Alcoholism and prescription drug abuse are other issues providers should consider. "Substance use disorders do not discriminate based on age," Genovese pointed out. "Alcohol Use Disorder is a chronic, progressive disease," he continued, noting those who were able to maintain some sort of functionality when younger find it increasingly difficult to do so with age. For others, abuse begins in later years. "People can get started because they're trying to numb the emotional pain they didn't have before," he said of the grief that comes from losing a spouse, child, friends and independence.
Clear communication, he added, is critically important for both older patients and their caregiver support systems.
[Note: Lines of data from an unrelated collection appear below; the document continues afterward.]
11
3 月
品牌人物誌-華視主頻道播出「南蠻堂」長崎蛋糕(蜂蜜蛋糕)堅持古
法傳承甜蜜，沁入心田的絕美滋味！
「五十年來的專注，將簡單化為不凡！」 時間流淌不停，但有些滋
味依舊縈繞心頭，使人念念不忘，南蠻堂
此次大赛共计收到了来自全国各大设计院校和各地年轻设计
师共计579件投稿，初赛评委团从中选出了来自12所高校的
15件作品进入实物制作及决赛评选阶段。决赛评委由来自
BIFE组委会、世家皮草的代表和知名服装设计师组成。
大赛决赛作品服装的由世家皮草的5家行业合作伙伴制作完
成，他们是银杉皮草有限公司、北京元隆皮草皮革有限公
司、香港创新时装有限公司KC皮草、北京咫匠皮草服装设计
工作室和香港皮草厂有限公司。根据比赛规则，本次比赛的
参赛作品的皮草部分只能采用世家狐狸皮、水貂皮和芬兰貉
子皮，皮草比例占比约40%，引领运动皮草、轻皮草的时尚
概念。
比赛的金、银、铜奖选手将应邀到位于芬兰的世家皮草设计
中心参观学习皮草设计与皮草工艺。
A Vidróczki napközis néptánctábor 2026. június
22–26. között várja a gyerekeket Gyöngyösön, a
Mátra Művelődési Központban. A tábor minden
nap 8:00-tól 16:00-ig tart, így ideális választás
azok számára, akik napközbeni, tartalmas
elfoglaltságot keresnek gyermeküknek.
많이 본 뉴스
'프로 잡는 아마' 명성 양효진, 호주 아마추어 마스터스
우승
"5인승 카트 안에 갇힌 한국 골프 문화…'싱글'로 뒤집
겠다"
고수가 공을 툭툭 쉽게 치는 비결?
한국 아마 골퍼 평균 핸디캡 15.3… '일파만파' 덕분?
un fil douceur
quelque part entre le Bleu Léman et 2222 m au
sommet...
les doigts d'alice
Because older patients are more likely to sustain falls or have illnesses that lead to pain medication prescriptions, there is a heightened possibility for abuse ... even if it's accidental.
Genovese shared the story of a woman prescribed an opioid with a label that said, 'use three times a day as needed for pain." Trying to be a good patient, she took the medicine three times a day, every day, until she became addicted. "We see a lot more iatrogenic addiction in older patients," he added.
Comorbidities & Treatment
"The complexity of geriatric patients can differ from that of younger patients," said Genovese. "Older patients often present with complex medical comorbidities with the constellation of issues ranging from diabetes to heart conditions and stroke."
Because of that, he continued, "The pharmacology can be a lot more complex." For example, Genovese noted, lithium is widely used in treating bipolar disorder but would not be a viable option for an older patient with renal disease. Similarly, geriatric patients are often on a blood thinner, which impacts prescription decisions for treating a number of mental health disorders.
Genovese said close supervision is required, particularly on the front end, when an elderly patient starts a new regimen. "They need daily medical monitoring while receiving behavioral health treatment, so it's much more staff intensive," he said.
Marveling at the myriad conditions primary care providers manage, Genovese said it's always good to know when to call in reinforcements. "When they start to feel this might be beyond their purview for managing disease, really good doctors have a really low threshold for requesting consultation. Collaboration is key in medicine."
For some patients, the solution is an acute care admission to a facility like Acadia's TrustPoint Hospital in Murfreesboro, which has a senior psychiatric unit. With a typical stay of 10-14 days, patients are evaluated, begin a treatment regimen and are closely monitored. Once stabilized, patients return to the care of their community provider and hopefully to a prior level of function.
"You certainly don't want to dismiss how they feel, but you really want to observe functioning as a hallmark of treatment," said Genovese. Just as psychiatric disorders can occur at any age, so too can help and healing.